Wear Sunglasses Outdoors
Light sensitivity is common after LASIK, and your healing cornea is more vulnerable to UV exposure. Wear sunglasses for the rest of the day immediately after your procedure. For the first week, wear them anytime you’re outdoors or around bright light. Beyond that initial period, continuing to wear UV-blocking sunglasses outside is a good practice until your eyes have fully healed. Sunglasses also serve a secondary purpose: they act as a physical barrier against dust and allergens and serve as a reminder not to rub your eyes.
Don’t Drive Until You’re Cleared
You cannot drive yourself home from surgery. Your surgeon may give you a mild sedative beforehand, and your vision will be blurry immediately afterward. Most people are cleared to drive at their next-day follow-up appointment, but this depends on your individual vision test results.
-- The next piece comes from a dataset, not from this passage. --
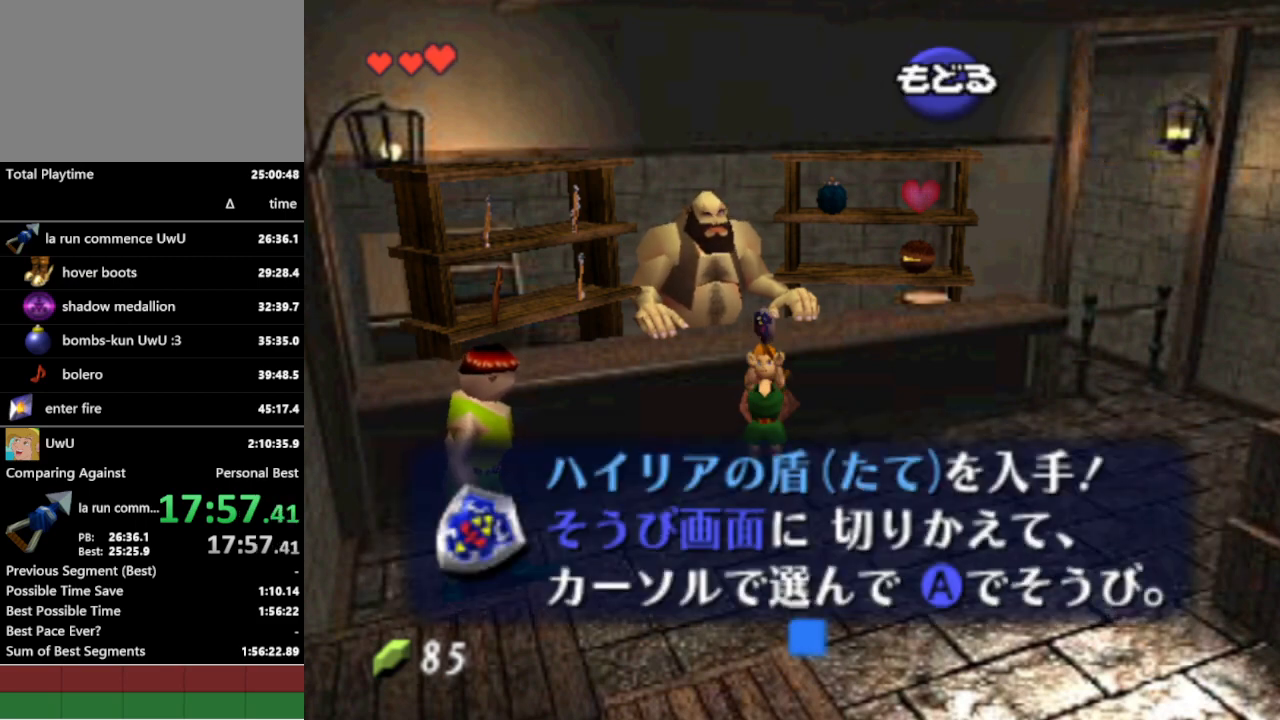
{"buttons": [], "left_stick": "down-right", "right_stick": "center", "events": [[33, "B", "up"], [133, "B", "down"], [200, "B", "up"], [300, "B", "down"], [333, "B", "up"]]}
Even after you’re cleared for daytime driving, be aware that glare, halos around lights, and difficulty seeing at night can persist for weeks or even months as your vision stabilizes. If nighttime driving feels uncomfortable, avoid it until those symptoms improve.
Recovery Timeline at a Glance
- First 24 to 48 hours: No screens, no driving, wear sunglasses and eye shields, rest your eyes as much as possible.
- First week: No eye makeup, no water in your eyes during showers, no dusty or smoky environments, wear eye shields at night, wear sunglasses outdoors.
- First two weeks: No swimming pools (or wear goggles after week one), no hot tubs or natural bodies of water.
- First month: No strenuous exercise or contact sports.
- Ongoing: Avoid rubbing your eyes as a long-term habit. Flap displacement from trauma or rubbing remains a risk well beyond the initial recovery period.